### What you need to do
Every record below must be set down again exactly as given.

Segment Start: Data records

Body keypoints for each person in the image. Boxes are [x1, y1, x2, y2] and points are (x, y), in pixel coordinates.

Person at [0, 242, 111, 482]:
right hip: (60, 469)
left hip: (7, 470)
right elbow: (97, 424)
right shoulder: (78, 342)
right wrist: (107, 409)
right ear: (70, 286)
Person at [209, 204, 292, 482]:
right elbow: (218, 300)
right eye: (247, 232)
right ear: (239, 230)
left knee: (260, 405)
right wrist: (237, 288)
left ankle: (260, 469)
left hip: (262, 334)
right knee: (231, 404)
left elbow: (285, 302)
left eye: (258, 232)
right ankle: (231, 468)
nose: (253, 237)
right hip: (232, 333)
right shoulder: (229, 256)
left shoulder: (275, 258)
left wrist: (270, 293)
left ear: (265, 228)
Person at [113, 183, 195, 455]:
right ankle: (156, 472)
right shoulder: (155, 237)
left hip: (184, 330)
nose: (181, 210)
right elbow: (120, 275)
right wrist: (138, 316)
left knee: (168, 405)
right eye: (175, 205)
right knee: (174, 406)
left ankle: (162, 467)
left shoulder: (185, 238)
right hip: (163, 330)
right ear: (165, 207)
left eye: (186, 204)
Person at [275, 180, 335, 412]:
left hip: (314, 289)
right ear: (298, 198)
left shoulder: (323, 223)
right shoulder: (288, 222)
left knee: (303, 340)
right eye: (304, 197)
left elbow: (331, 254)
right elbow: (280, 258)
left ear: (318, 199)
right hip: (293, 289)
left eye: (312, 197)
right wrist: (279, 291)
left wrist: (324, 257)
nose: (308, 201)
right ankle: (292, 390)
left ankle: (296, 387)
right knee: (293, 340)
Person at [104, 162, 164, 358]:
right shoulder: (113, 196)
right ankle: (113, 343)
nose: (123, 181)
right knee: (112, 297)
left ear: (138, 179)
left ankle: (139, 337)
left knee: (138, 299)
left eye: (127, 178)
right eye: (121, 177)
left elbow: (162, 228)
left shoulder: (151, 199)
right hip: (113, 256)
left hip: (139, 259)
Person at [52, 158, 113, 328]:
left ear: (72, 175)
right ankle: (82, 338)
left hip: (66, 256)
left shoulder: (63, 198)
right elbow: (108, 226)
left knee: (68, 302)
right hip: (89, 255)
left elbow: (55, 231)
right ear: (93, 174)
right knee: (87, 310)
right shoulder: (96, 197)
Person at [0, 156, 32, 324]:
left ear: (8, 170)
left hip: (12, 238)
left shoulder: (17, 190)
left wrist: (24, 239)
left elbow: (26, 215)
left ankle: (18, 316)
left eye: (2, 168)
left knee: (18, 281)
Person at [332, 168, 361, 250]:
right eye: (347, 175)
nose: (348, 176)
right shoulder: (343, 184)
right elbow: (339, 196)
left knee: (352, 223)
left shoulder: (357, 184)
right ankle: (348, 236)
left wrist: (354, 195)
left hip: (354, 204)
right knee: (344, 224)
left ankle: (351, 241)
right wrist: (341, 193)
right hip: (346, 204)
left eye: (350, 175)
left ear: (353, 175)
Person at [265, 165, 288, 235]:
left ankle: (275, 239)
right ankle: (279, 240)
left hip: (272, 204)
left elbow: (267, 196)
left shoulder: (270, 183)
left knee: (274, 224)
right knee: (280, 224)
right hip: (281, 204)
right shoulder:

Segment End: Data records

### Written solution
Body keypoints for each person in the image. Boxes are [x1, y1, x2, y2] and points are (x, y), in pixel coordinates.

Person at [0, 242, 111, 482]:
right hip: (60, 469)
left hip: (7, 470)
right elbow: (97, 424)
right shoulder: (78, 342)
right wrist: (107, 409)
right ear: (70, 286)
Person at [209, 204, 292, 482]:
right elbow: (218, 300)
right eye: (247, 232)
right ear: (239, 230)
left knee: (260, 405)
right wrist: (237, 288)
left ankle: (260, 469)
left hip: (262, 334)
right knee: (231, 404)
left elbow: (285, 302)
left eye: (258, 232)
right ankle: (231, 468)
nose: (253, 237)
right hip: (232, 333)
right shoulder: (229, 256)
left shoulder: (275, 258)
left wrist: (270, 293)
left ear: (265, 228)
Person at [113, 183, 195, 455]:
right ankle: (156, 472)
right shoulder: (155, 237)
left hip: (184, 330)
nose: (181, 210)
right elbow: (120, 275)
right wrist: (138, 316)
left knee: (168, 405)
right eye: (175, 205)
right knee: (174, 406)
left ankle: (162, 467)
left shoulder: (185, 238)
right hip: (163, 330)
right ear: (165, 207)
left eye: (186, 204)
Person at [275, 180, 335, 412]:
left hip: (314, 289)
right ear: (298, 198)
left shoulder: (323, 223)
right shoulder: (288, 222)
left knee: (303, 340)
right eye: (304, 197)
left elbow: (331, 254)
right elbow: (280, 258)
left ear: (318, 199)
right hip: (293, 289)
left eye: (312, 197)
right wrist: (279, 291)
left wrist: (324, 257)
nose: (308, 201)
right ankle: (292, 390)
left ankle: (296, 387)
right knee: (293, 340)
Person at [104, 162, 164, 358]:
right shoulder: (113, 196)
right ankle: (113, 343)
nose: (123, 181)
right knee: (112, 297)
left ear: (138, 179)
left ankle: (139, 337)
left knee: (138, 299)
left eye: (127, 178)
right eye: (121, 177)
left elbow: (162, 228)
left shoulder: (151, 199)
right hip: (113, 256)
left hip: (139, 259)
Person at [52, 158, 113, 328]:
left ear: (72, 175)
right ankle: (82, 338)
left hip: (66, 256)
left shoulder: (63, 198)
right elbow: (108, 226)
left knee: (68, 302)
right hip: (89, 255)
left elbow: (55, 231)
right ear: (93, 174)
right knee: (87, 310)
right shoulder: (96, 197)
Person at [0, 156, 32, 324]:
left ear: (8, 170)
left hip: (12, 238)
left shoulder: (17, 190)
left wrist: (24, 239)
left elbow: (26, 215)
left ankle: (18, 316)
left eye: (2, 168)
left knee: (18, 281)
Person at [332, 168, 361, 250]:
right eye: (347, 175)
nose: (348, 176)
right shoulder: (343, 184)
right elbow: (339, 196)
left knee: (352, 223)
left shoulder: (357, 184)
right ankle: (348, 236)
left wrist: (354, 195)
left hip: (354, 204)
right knee: (344, 224)
left ankle: (351, 241)
right wrist: (341, 193)
right hip: (346, 204)
left eye: (350, 175)
left ear: (353, 175)
Person at [265, 165, 288, 235]:
left ankle: (275, 239)
right ankle: (279, 240)
left hip: (272, 204)
left elbow: (267, 196)
left shoulder: (270, 183)
left knee: (274, 224)
right knee: (280, 224)
right hip: (281, 204)
right shoulder:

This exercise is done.